The winsome ex-Atomic Kitten-cum reality TV star won the contest in 2008 despite supposedly having next-to-no cooking skills at the outset only an interest in fine dining cultivated by eating out a lot. I remember my chin itching at the time and so it was again when I heard Macey protest his inexperience in the kitchen.
Apparently, he'd only started cooking "last Monday". So what do you suppose his first dish was? Home-made fish and chips? A hearty stew? A chilli? Nope. Pork Almondine. Novice cook, my arse! And sorry, Dean, but no amount of tentative pronunciation will convince me otherwise.
Wallace and Torode bought it, though. Macey got fast-tracked through to the final round, while the other four had to fight it out for the remaining three places. Not that they put up much of a fight.
Tasked with identifying the ingredients in a Venison Wellington, none of them identified the meat, all bar one thinking it was beef (not entirely surprisingly but the other one thought it was duck!). The BBC's former royal correspondent Jennie Bond (note they're all 'formers') and Marcus Patrick (no, me neither) seemed relieved to progress no further, their rictus smiles clearly paining them by this point.

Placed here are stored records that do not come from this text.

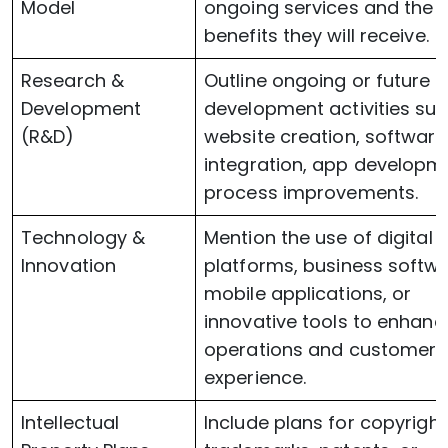
Model
ongoing services and the
benefits they will receive.
Research &
Outline ongoing or future
Development
development activities su
(R&D)
website creation, software
integration, app developme
process improvements.
Technology &
Mention the use of digital
Innovation
platforms, business softwa
mobile applications, or
innovative tools to enhanc
operations and customer
experience.
Intellectual
Include plans for copyright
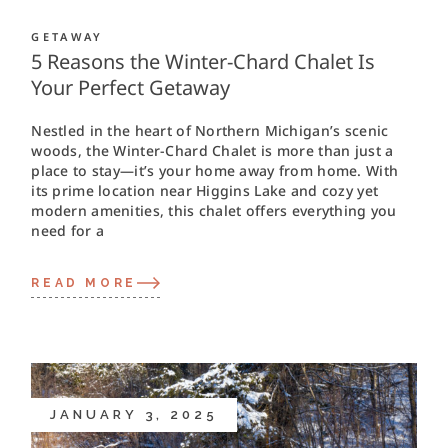
GETAWAY
5 Reasons the Winter-Chard Chalet Is
Your Perfect Getaway
Nestled in the heart of Northern Michigan’s scenic
woods, the Winter-Chard Chalet is more than just a
place to stay—it’s your home away from home. With
its prime location near Higgins Lake and cozy yet
modern amenities, this chalet offers everything you
need for a
READ MORE
JANUARY 3, 2025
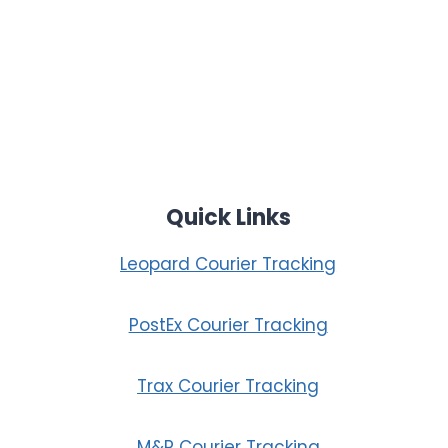
Quick Links
Leopard Courier Tracking
PostEx Courier Tracking
Trax Courier Tracking
M&P Courier Tracking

And Wallace and Torode seemed to be finding it equally hard to maintain the façade, their exchanges so scripted and joyless I started to believe the rumour that the reason they're never in the same shot when debating the participants is that they hate each other.
The one saving grace was that Dick Strawbridge, presenter of It's not Easy Being Green and the only one who seemed to have a genuine interest in food, made it through. As, predictably, did Macey. Funny that.